Leur situation ne date pas d’aujourd’hui, l’affaire avait commencé en 2005 lors des élections présidentielles marquées par une corruption et une intrusion éhontée du régime. Moubarak avait convoqué un ancien juge à la retraite, Mamdouh Marei, pour superviser la commission électorale. S’étant comporté en parfait complice, entravant toutes les règles électorales et outrepassant la déontologie du métier, il s’est vu promu ministre de la Justice. Plus de 1500 juges se sont révoltés en 2006 contre la partialité de Mamdouh Marei et le danger qu’il représente pour tout juge s’appliquant à faire respecter le droit et la justice. A leurs yeux, il était évident qu’il aurait fait preuve de la même fidélité pour la succession de Gamal Moubarak, le fils, au pouvoir. Le gouvernement Moubarak a réprimé la contestation en poussant environ 550 juges à démissionner. Ceux qui résistaient à la pression étaient démis de leur fonction après avoir fait l’objet d’accusations mensongères. Ils se sont ainsi retrouvés sans emploi et sans aucune possibilité de travailler dans un quelconque autre secteur.
Après la révolution du 25 janvier 2011, ces juges ont eu espoir quant à leur avenir et à celui de la Justice en Égypte. Le ministre de la Justice intérimaire, Mohamed Abdel-Aziz Al Guindi, avait promis de régler cette affaire des juges déchus, mais jusqu’à présent aucun d’entre eux ne s’est vu reprendre ses fonctions.
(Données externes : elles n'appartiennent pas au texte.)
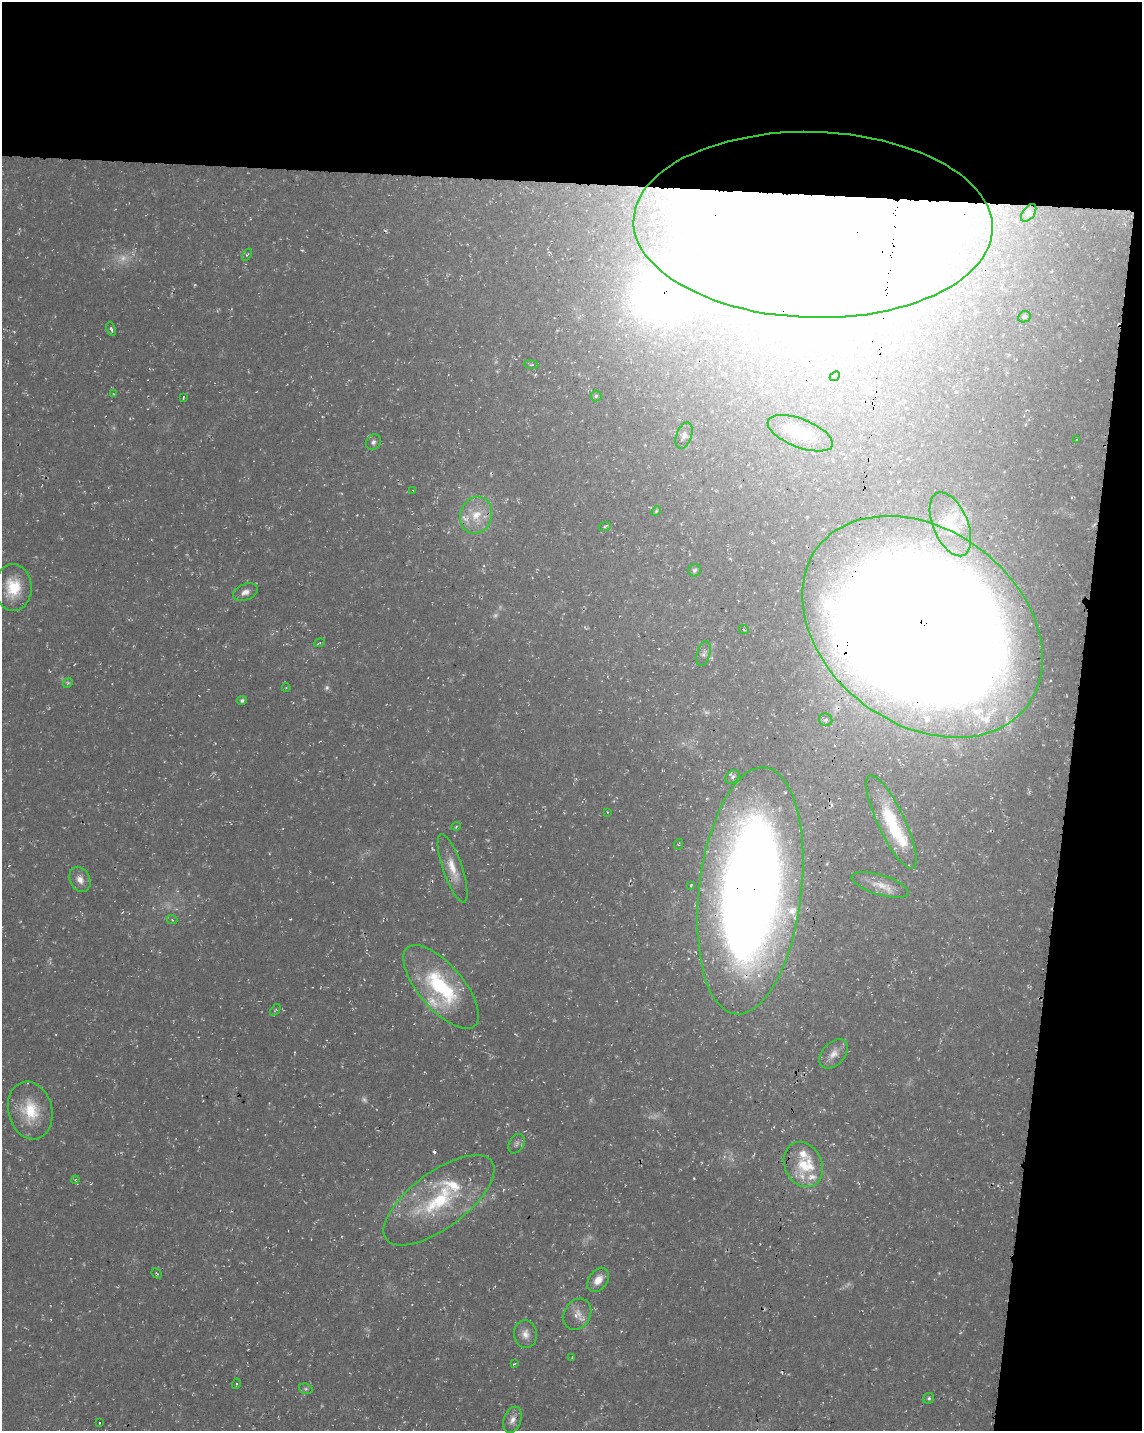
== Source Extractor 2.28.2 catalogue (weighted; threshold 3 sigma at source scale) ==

Au-delà même de la défense de leur propre cause, il s’agit pour eux de se battre contre la corruption de la Justice en Égypte et pour son indépendance vis à vis du gouvernement et du régime militaire. Pour rappel, douze mille prisonniers politiques Égyptiens sont emprisonnés actuellement de manière arbitraire par des juges partiaux, suivant la volonté du Conseil Suprême des Forces Armées. Les familles des martyrs n’ont toujours pas obtenu gain de cause dans leur procès contre Moubarak, Tantawi, l’ancien ministre de l’intérieur Habib Al-Adli, et les soldats ou policiers coupables de meurtres.
Le système judiciaire en Égypte est un élément fondamental dans le processus du démocratisation du pays. Les révolutionnaires en sont conscients, voilà pourquoi l’occupation de la place devant la Cour Suprême par le mouvement des Juges Libres est soutenue par le reste de la population qui se rassemble et manifeste à leurs côtés.